Since the listing below shows pictures, leave them out and write out exactly the lines from the line with "Conversely, a longer" to the line with "9. Select the format to be JSON, Media quali", both included, and no others.

[[ MATERIAL TO PROCESS open ]]

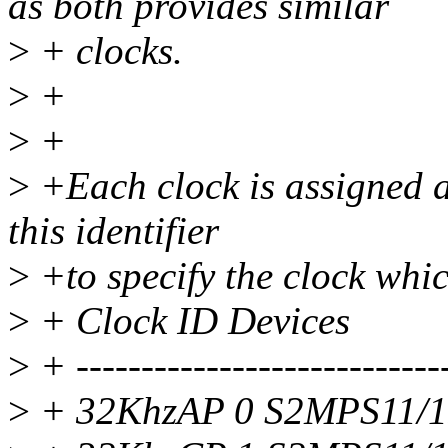
as both provides similar
>
+ clocks.
>
+
>
+
>
+Each clock is assigned an
this identifier
>
+to specify the clock whi
>
+ Clock ID Devices
>
+ -----------------------------
>
+ 32KhzAP 0 S2MPS11/1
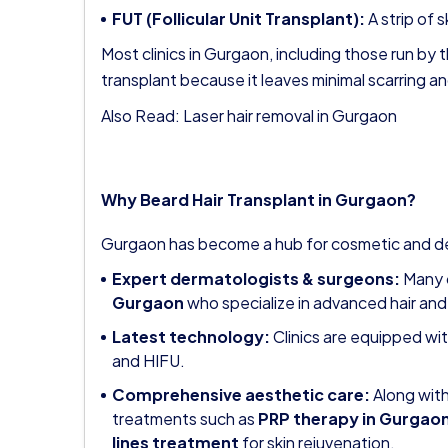
FUT (Follicular Unit Transplant):
A strip of s
Most clinics in Gurgaon, including those run by 
transplant because it leaves minimal scarring an
Also Read:
Laser hair removal in Gurgaon
Why Beard Hair Transplant in Gurgaon?
Gurgaon has become a hub for cosmetic and de
Expert dermatologists & surgeons:
Many c
Gurgaon
who specialize in advanced hair and
Latest technology:
Clinics are equipped wi
and HIFU.
Comprehensive aesthetic care:
Along with
treatments such as
PRP therapy in Gurgao
lines treatment
for skin rejuvenation.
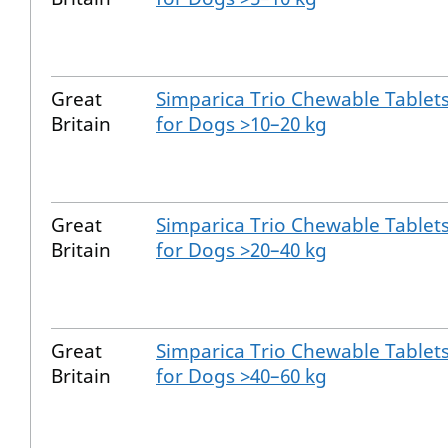
Great
Simparica Trio Chewable Tablet
Britain
for Dogs >10–20 kg
Great
Simparica Trio Chewable Tablet
Britain
for Dogs >20–40 kg
Great
Simparica Trio Chewable Tablet
Britain
for Dogs >40–60 kg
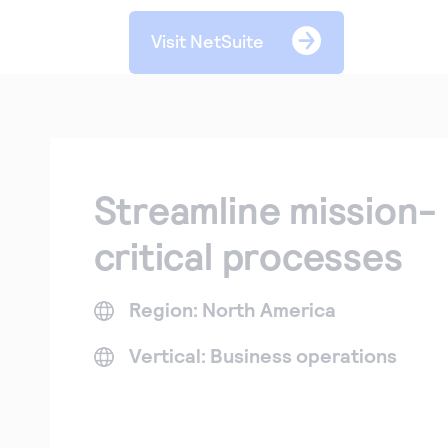
Visit NetSuite
Streamline mission-
critical processes
Region: North America
Vertical: Business operations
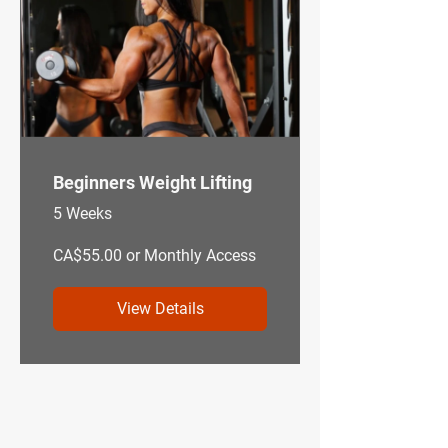
Beginners Weight Lifting
5 Weeks
CA$55.00 or Monthly Access
View Details
—
My Story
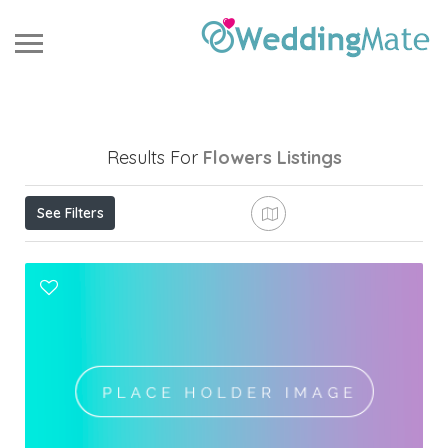
Results For
Flowers
Listings
See Filters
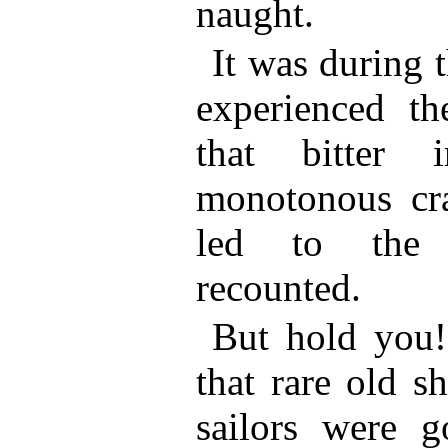
naught.
It was during t
experienced th
that bitter 
monotonous cra
led to the a
recounted.
But hold you!
that rare old s
sailors were g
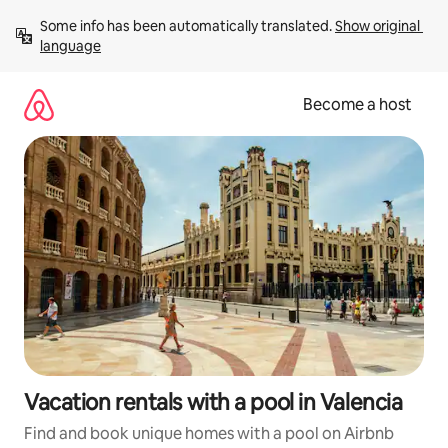
Skip
Some info has been automatically translated. 
Show original 
to
language
content
Become a host
Vacation rentals with a pool in Valencia
Find and book unique homes with a pool on Airbnb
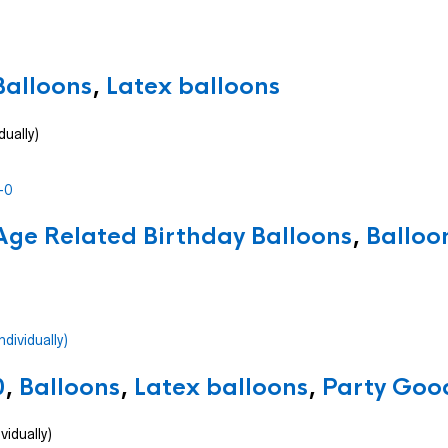
Balloons
,
Latex balloons
dually)
Age Related Birthday Balloons
,
Balloo
0
,
Balloons
,
Latex balloons
,
Party Good
vidually)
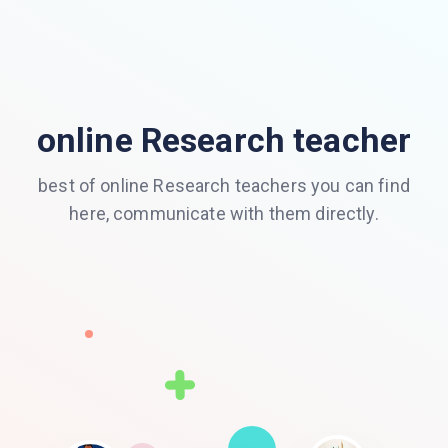
online Research teacher
best of online Research teachers you can find
here, communicate with them directly.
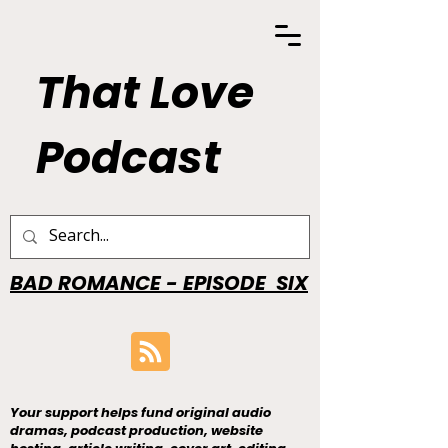
That Love
Podcast
BAD ROMANCE - EPISODE SIX
Your support helps fund original audio
dramas, podcast production, website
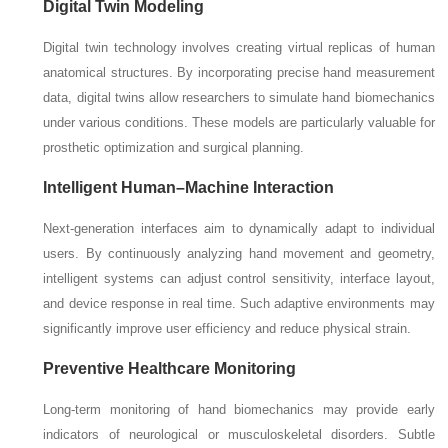
Digital Twin Modeling
Digital twin technology involves creating virtual replicas of human
anatomical structures. By incorporating precise hand measurement
data, digital twins allow researchers to simulate hand biomechanics
under various conditions. These models are particularly valuable for
prosthetic optimization and surgical planning.
Intelligent Human–Machine Interaction
Next-generation interfaces aim to dynamically adapt to individual
users. By continuously analyzing hand movement and geometry,
intelligent systems can adjust control sensitivity, interface layout,
and device response in real time. Such adaptive environments may
significantly improve user efficiency and reduce physical strain.
Preventive Healthcare Monitoring
Long-term monitoring of hand biomechanics may provide early
indicators of neurological or musculoskeletal disorders. Subtle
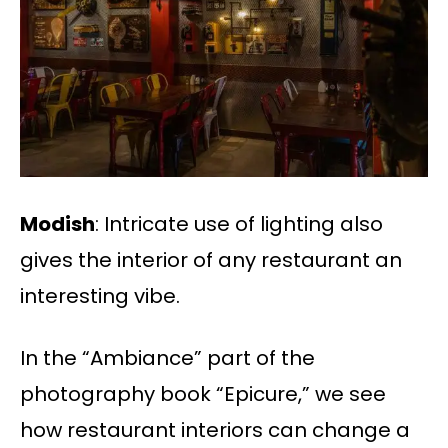
​​Modish
: Intricate use of lighting also
gives the interior of any restaurant an
interesting vibe.
In the “Ambiance” part of the
photography book “Epicure,” we see
how restaurant interiors can change a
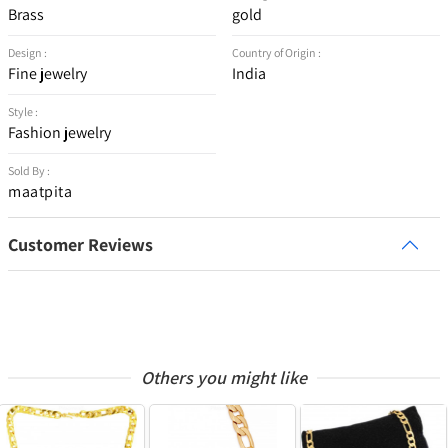
Brass
gold
Design :
Country of Origin :
Fine jewelry
India
Style :
Fashion jewelry
Sold By :
maatpita
Customer Reviews
Others you might like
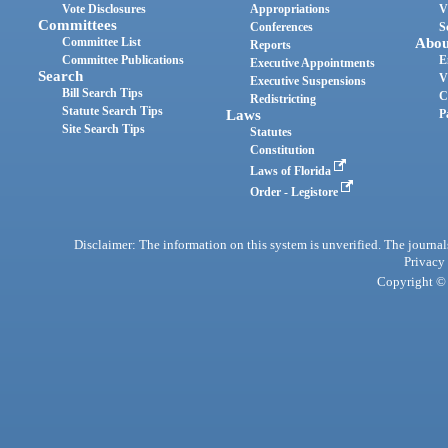
Vote Disclosures
Appropriations
V
Committees
Conferences
S
Committee List
Abou
Reports
Committee Publications
E
Executive Appointments
Search
V
Executive Suspensions
Bill Search Tips
C
Redistricting
Statute Search Tips
Laws
P
Site Search Tips
Statutes
Constitution
Laws of Florida
Order - Legistore
Disclaimer: The information on this system is unverified. The journals
Privacy
Copyright © 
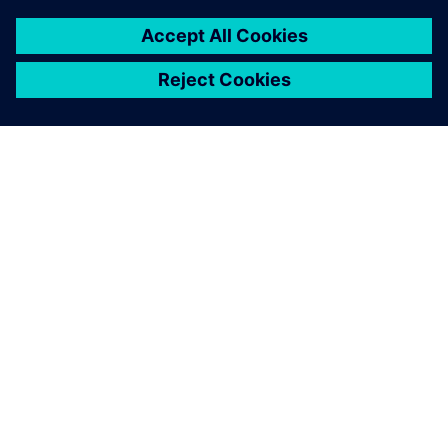
INFORMAZIONI SU SIEMENS
INFORMAZIONI SULL'AZIENDA
METTITI IN CONTATTO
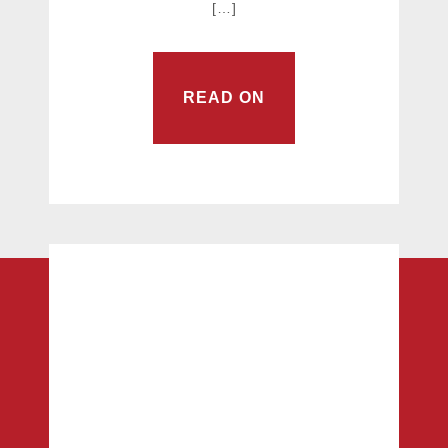
[…]
READ ON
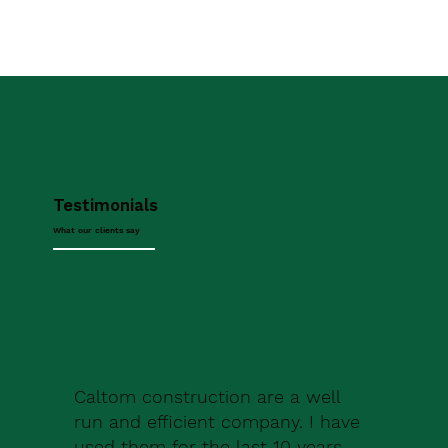
Testimonials
What our clients say
Caltom construction are a well
run and efficient company. I have
used them for the last 10 years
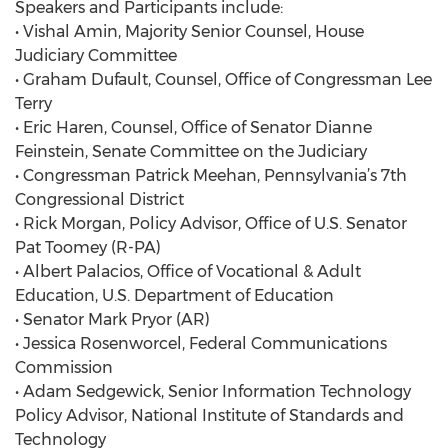
Speakers and Participants include:
• Vishal Amin, Majority Senior Counsel, House
Judiciary Committee
• Graham Dufault, Counsel, Office of Congressman Lee
Terry
• Eric Haren, Counsel, Office of Senator Dianne
Feinstein, Senate Committee on the Judiciary
• Congressman Patrick Meehan, Pennsylvania’s 7th
Congressional District
• Rick Morgan, Policy Advisor, Office of U.S. Senator
Pat Toomey (R-PA)
• Albert Palacios, Office of Vocational & Adult
Education, U.S. Department of Education
• Senator Mark Pryor (AR)
• Jessica Rosenworcel, Federal Communications
Commission
• Adam Sedgewick, Senior Information Technology
Policy Advisor, National Institute of Standards and
Technology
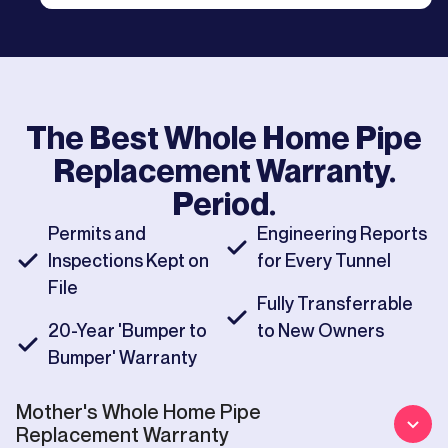
The Best
Whole Home Pipe
Replacement
Warranty.
Period.
Permits and
Engineering Reports
Inspections Kept on
for Every Tunnel
File
Fully Transferrable
20-Year 'Bumper to
to New Owners
Bumper' Warranty
Mother's
Whole Home Pipe
Replacement
Warranty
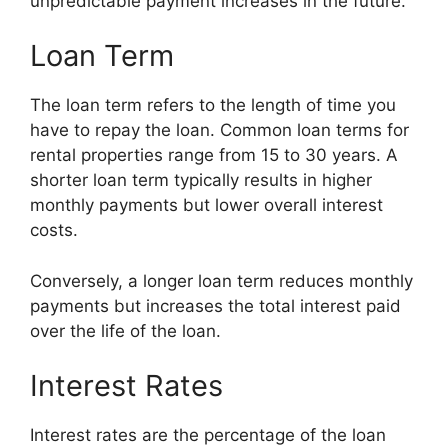
unpredictable payment increases in the future.
Loan Term
The loan term refers to the length of time you
have to repay the loan. Common loan terms for
rental properties range from 15 to 30 years. A
shorter loan term typically results in higher
monthly payments but lower overall interest
costs.
Conversely, a longer loan term reduces monthly
payments but increases the total interest paid
over the life of the loan.
Interest Rates
Interest rates are the percentage of the loan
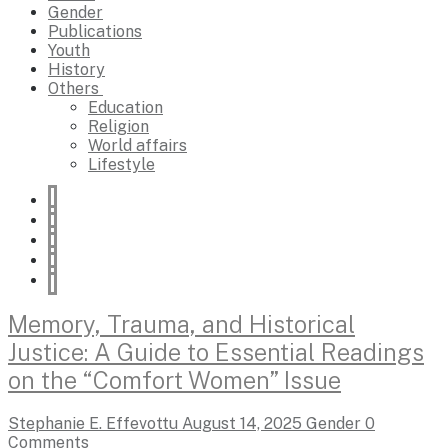
Gender
Publications
Youth
History
Others
Education
Religion
World affairs
Lifestyle
Memory, Trauma, and Historical
Justice: A Guide to Essential Readings
on the “Comfort Women” Issue
Stephanie E. Effevottu
August 14, 2025
Gender
0
Comments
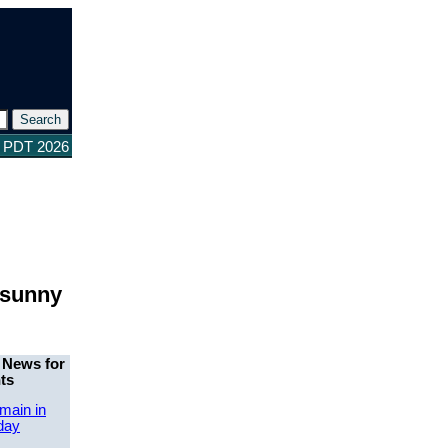
3 PDT 2026
 sunny
 News for
ts
main in
day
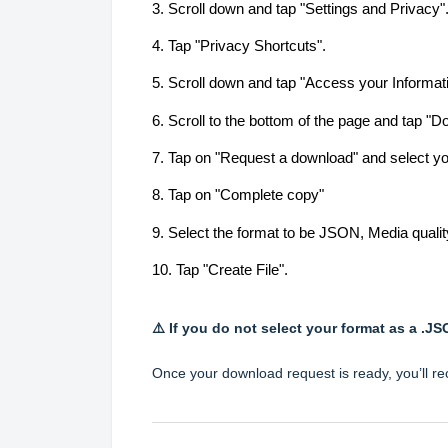
3. Scroll down and tap "Settings and Privacy"
4. Tap "Privacy Shortcuts".
5. Scroll down and tap "Access your Informat
6. Scroll to the bottom of the page and tap "D
7. Tap on "Request a download" and select yo
8. Tap on "Complete copy"
9. Select the format to be JSON, Media quali
10. Tap "Create File".
⚠️ If you do not select your format as a .J
Once your download request is ready, you’ll rec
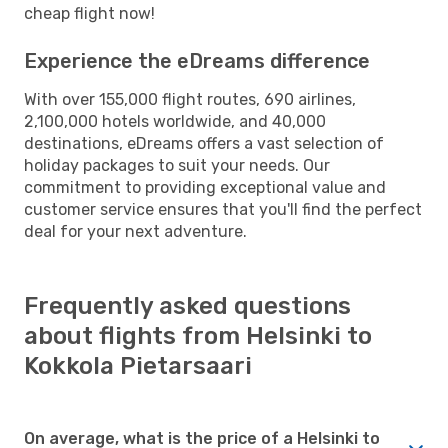
cheap flight now!
Experience the eDreams difference
With over 155,000 flight routes, 690 airlines,
2,100,000 hotels worldwide, and 40,000
destinations, eDreams offers a vast selection of
holiday packages to suit your needs. Our
commitment to providing exceptional value and
customer service ensures that you'll find the perfect
deal for your next adventure.
Frequently asked questions
about flights from Helsinki to
Kokkola Pietarsaari
On average, what is the price of a Helsinki to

[[ MATERIAL TO PROCESS closed ]]

:: OUTPUT FOR THIS EXERCISE ::
Conversely, a longer loan term reduces monthly
payments but increases the total interest paid
over the life of the loan.
Interest Rates
Interest rates are the percentage of the loan
Gender
Publications
Youth
History
Others
Education
Religion
World affairs
Lifestyle
Memory, Trauma, and Historical
Justice: A Guide to Essential Readings
on the “Comfort Women” Issue
Stephanie E. Effevottu
August 14, 2025
Gender
0
Comments
3 PDT 2026
 sunny
 News for
ts
main in
day
3. Scroll down and tap "Settings and Privacy"
4. Tap "Privacy Shortcuts".
5. Scroll down and tap "Access your Informat
6. Scroll to the bottom of the page and tap "D
7. Tap on "Request a download" and select yo
8. Tap on "Complete copy"
9. Select the format to be JSON, Media quali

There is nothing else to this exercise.